In this article, the authors call for attention to update storm database to guide building resilient society. The out-of-date NOAA Atlas 14 poses hurdles to design up-to-date flood infrastructure and resilient measures.

Potential Impacts of Future Extreme Precipitation Changes on Flood Engineering Design Across the Contiguous United States

This study benchmarks global climate model output (CESM2-LE) 24-hr precipitation on NOAA Atlas 14 to show the changes in extreme precipitation. It presents a spatially varied differences in extreme precipitation changes.
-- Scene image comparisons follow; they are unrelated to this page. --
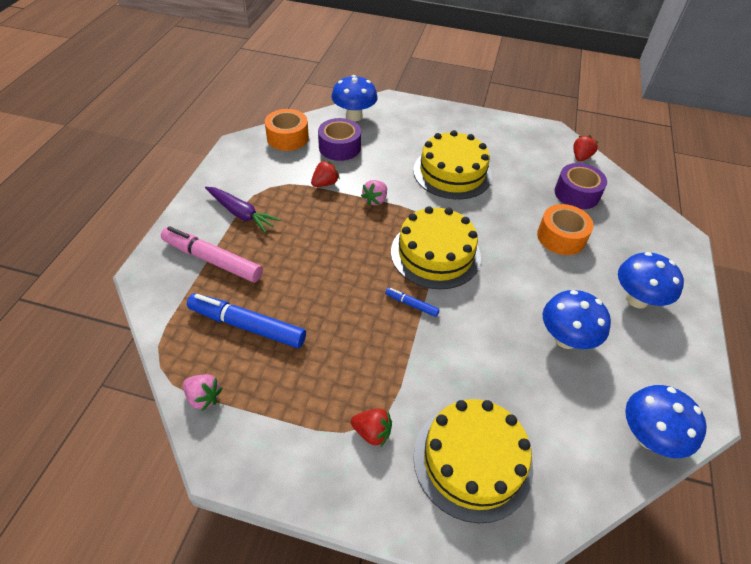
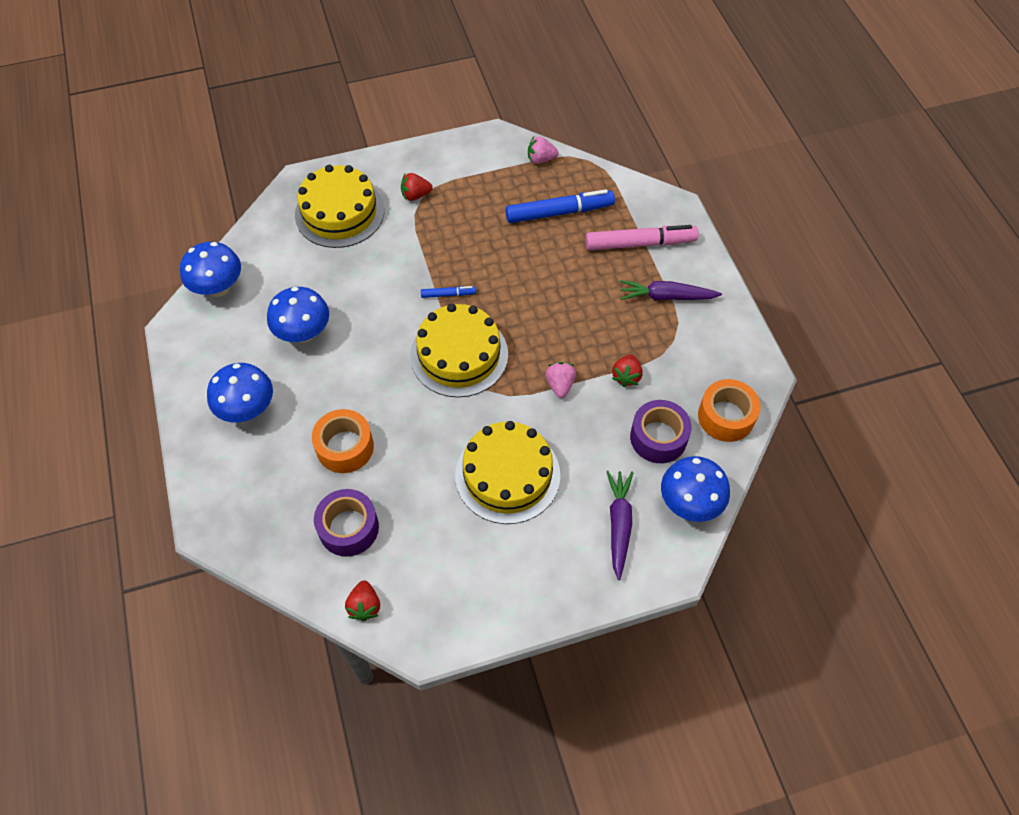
camera: 150 degrees right, 10 degrees up
none -> purple carrot [606,470,633,580]

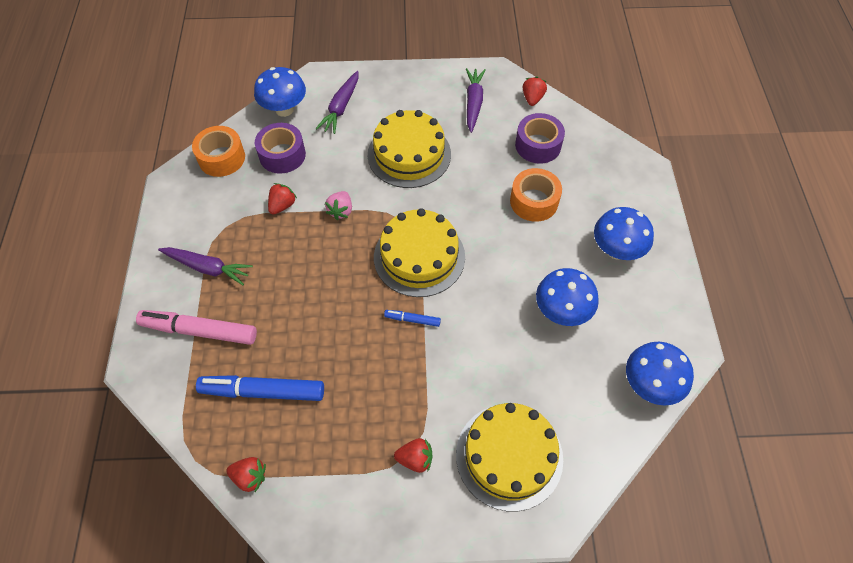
camera: 165 degrees left, 0 degrees up
pink strawberry [528,137,559,164] -> red strawberry [226,457,266,492]
none -> purple carrot [466,68,485,133]

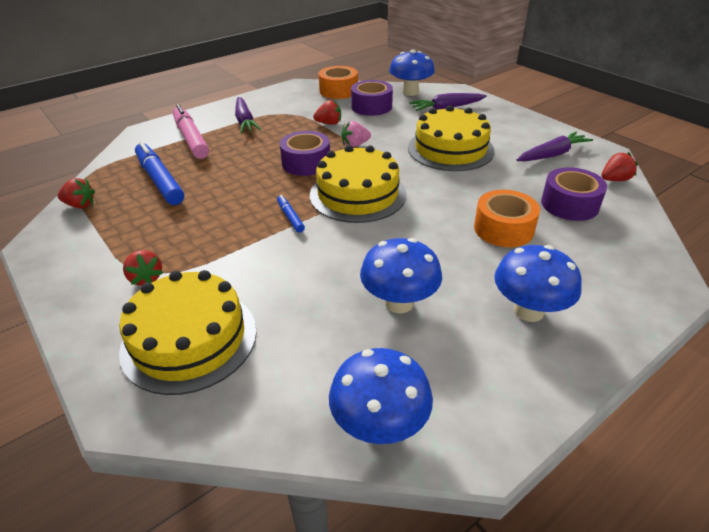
camera: 55 degrees right, 20 degrees down
red strawberry [226,457,266,492] -> red strawberry turned 60 degrees counterclockwise [58,178,95,208]
none -> purple tape [280,131,330,176]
Declining tropical cyclone frequency under global warming Nat Climate Change

The authors reconstructed long-term TC frequency to show a decreasing trend in most of regionos, especially during the periods of post-industrialization

Beyond findings, the authors attributed the changes to (1) mid-tropospheric upward mass flux, (2) environmental vertical wind shear, and (3) saturation deficit (mid-tropospheric dryness).

Hydroclimatology

Hydroclimatic trends during 1950–2018 over global land

the authors updated hydroclimatologic variables: precipitation, streamflow, evaporation from the period 1950 to 2018. He specifically analyzed the historical trends over global land surface.

Dryness-wetness transition (seesaw)

The Role of Anthropogenic Forcing in Western United States Hydroclimate Extremes

They defined a index called hydroclimatic intensity HYINT which is a product of mean annual precipitation intensity and mean annual number of consecutive dry days during each dry spell.

The Fraction of Attributable Risk (FAR) framework is used for attributing the extreme HYINT event.